Quanto à temperatura, no período estival as florestas urbanas garantem sombra e ar fresco (pela evapotranspiração), o que torna o ambiente urbano mais habitável para as pessoas ao mesmo tempo que reduz o efeito de ilha de calor nas cidades. Numa cidade com uma boa infraestrutura verde a temperatura ao nível do solo é 2 a 4ºC mais baixa do que nas restantes. Aqui as árvores funcionam como ‘três em um’: amenizam diretamente a temperatura, bem como permitem reduzir o consumo de energia (ar condicionado, ventoinhas) e a consequente emissão de mais gases com efeito de estufa.

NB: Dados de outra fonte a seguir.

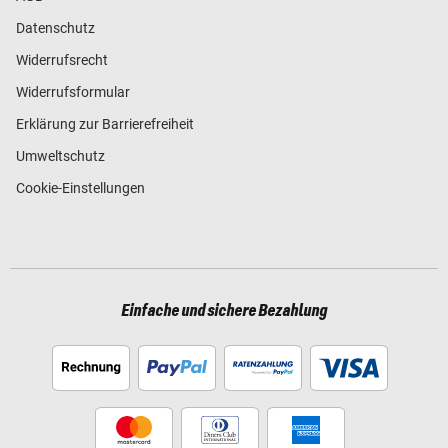
Datenschutz
Widerrufsrecht
Widerrufsformular
Erklärung zur Barrierefreiheit
Umweltschutz
Cookie-Einstellungen
Einfache und sichere Bezahlung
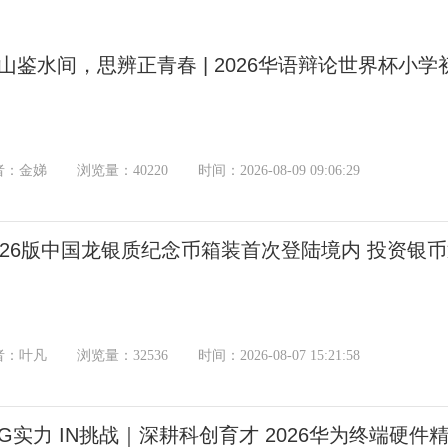
山鉴水间，思辨正青春 | 2026华语辩论世界杯小
者：金娣
浏览量：40220
时间：2026-08-09 09:06:29
026版中国龙银质纪念币箱装首次登陆境内 投资银
者：叶凡
浏览量：32536
时间：2026-08-07 15:21:58
NG实力 IN挑战｜深耕科创育才 2026华为终端硬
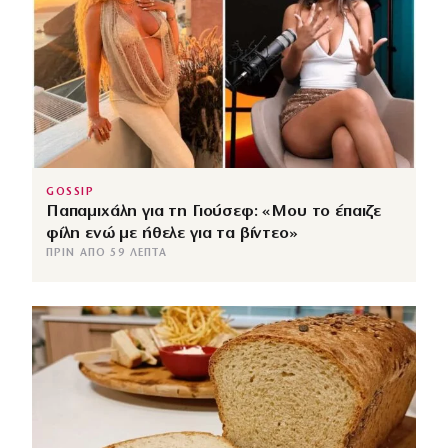
GOSSIP
Παπαμιχάλη για τη Γιούσεφ: «Μου το έπαιζε
φίλη ενώ με ήθελε για τα βίντεο»
ΠΡΙΝ ΑΠΌ 59 ΛΕΠΤΆ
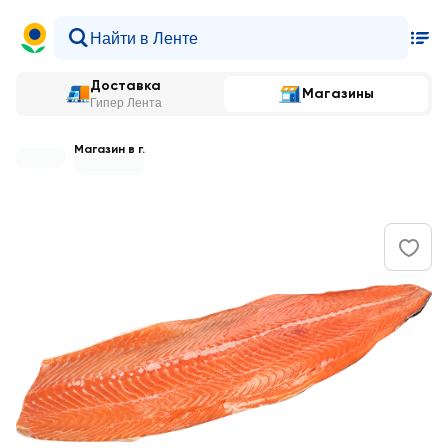
Доставка
Магазины
Гипер Лента
Магазин в г.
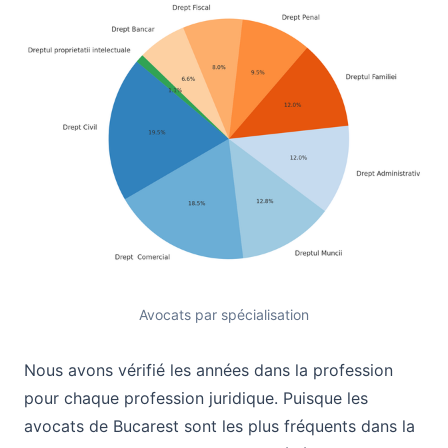
Avocats par spécialisation
Nous avons vérifié les années dans la profession
pour chaque profession juridique. Puisque les
avocats de Bucarest sont les plus fréquents dans la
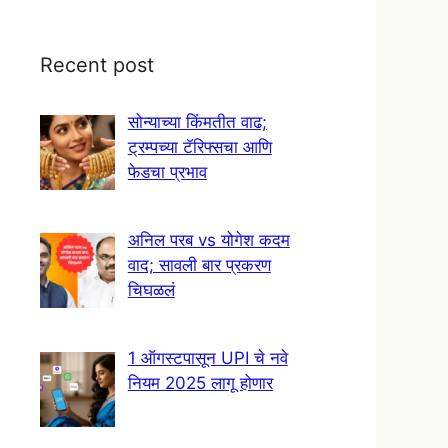
Recent post
सोन्याच्या किंमतीत वाढ;
ट्रम्पच्या टॅरिफ्सचा आणि
फेडचा प्रभाव
अनिल परब vs योगेश कदम
वाद; सावली बार प्रकरण
चिघळलं
1 ऑगस्टपासून UPI चे नवे
नियम 2025 लागू होणार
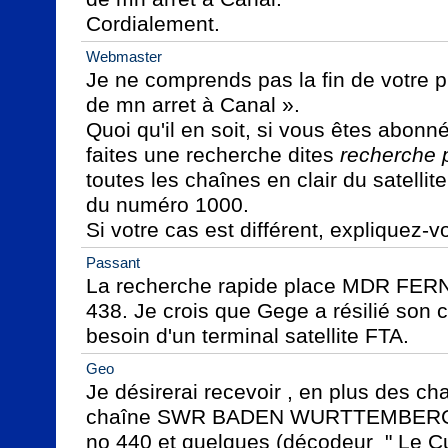
Cordialement.
Webmaster
Je ne comprends pas la fin de votre ph
de mn arret à Canal ».

Quoi qu'il en soit, si vous êtes abonn
faites une recherche dites 
recherche 
toutes les chaînes en clair du satellite 
du numéro 1000.

Si votre cas est différent, expliquez-v
Passant
La recherche rapide place MDR FERN
438. Je crois que Gege a résilié son co
besoin d'un terminal satellite FTA.
Geo
Je désirerai recevoir , en plus des ch
chaîne SWR BADEN WURTTEMBERG et 
no 440 et quelques (décodeur  " Le Cub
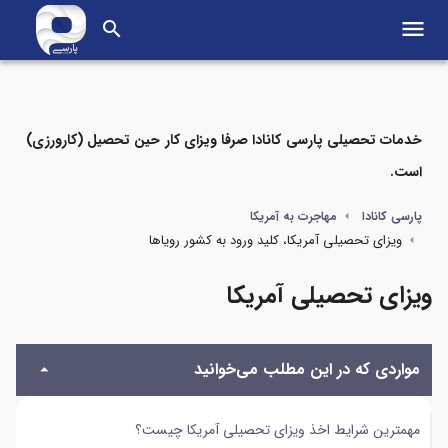
menu
search
خدمات تحصیلی پارسی کانادا صرفا ویزای کار حین تحصیل (کارورزی)
است.
مواردی که در این مطلب می‌خوانید
پارسی کانادا
مهاجرت به آمریکا
ویزای تحصیلی آمریکا، کلید ورود به کشور رویاها
مهمترین شرایط اخذ ویزای تحصیلی آمریکا چیست؟
ویزای تحصیلی آمریکا
مراحل اخذ ویزای تحصیلی آمریکا
انواع ویزای تحصیلی آمریکا
مواردی که در این مطلب می‌خوانید
برای اخذ ویزای دانشجویی امریکا چه مدارکی نیاز است؟
مهمترین شرایط اخذ ویزای تحصیلی آمریکا چیست؟
مدت زمان دریافت ویزای تحصیلی امریکا چقدر است؟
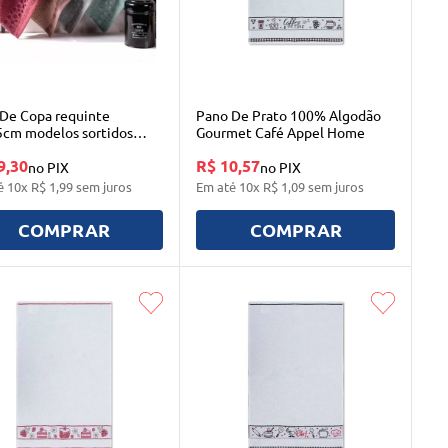
De Copa requinte
Pano De Prato 100% Algodão
cm modelos sortidos
Gourmet Café Appel Home
9,30
R$ 10,57
no PIX
no PIX
é
10
x
R$
1
,
99
sem juros
Em até
10
x
R$
1
,
09
sem juros
COMPRAR
COMPRAR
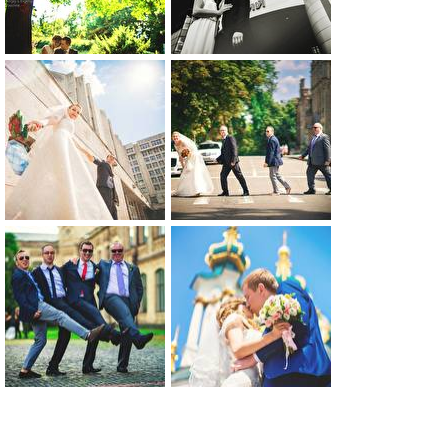
0
0
0
0
0
0
0
0
0
0
0
0
0
0
0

É por estas e por outras que na Área Metropolitana do Porto se trabalha intensamente no FUTURO – projeto das 100.000 árvores. É um projeto de gestão colaborativa entre a universidade, as autarquias, as empresas, as associações e os cidadãos e tem como objetivo restaurar e cuidar de bolsas de floresta urbana com espécies de árvores e arbustos nativos. Plantaram-se já cerca de 25.000 árvores – em mais de 10.000 horas de trabalho voluntário de cidadãos da região e com o profundo envolvimento das equipas de sapadores florestais, entidades competentes e especialistas na área –, o que se traduz num benefício aproximado para a região de quase de um milhão de euros por ano – e isto apenas em serviços de regulação hídrica.

Uma cidade inteligente sabe que tem que se adaptar ou aquecer. E não tenhamos ilusões: o que vier a acontecer depende das decisões dos políticos locais mas igualmente da vontade dos seus cidadãos. Está na altura de redescobrirmos as árvores.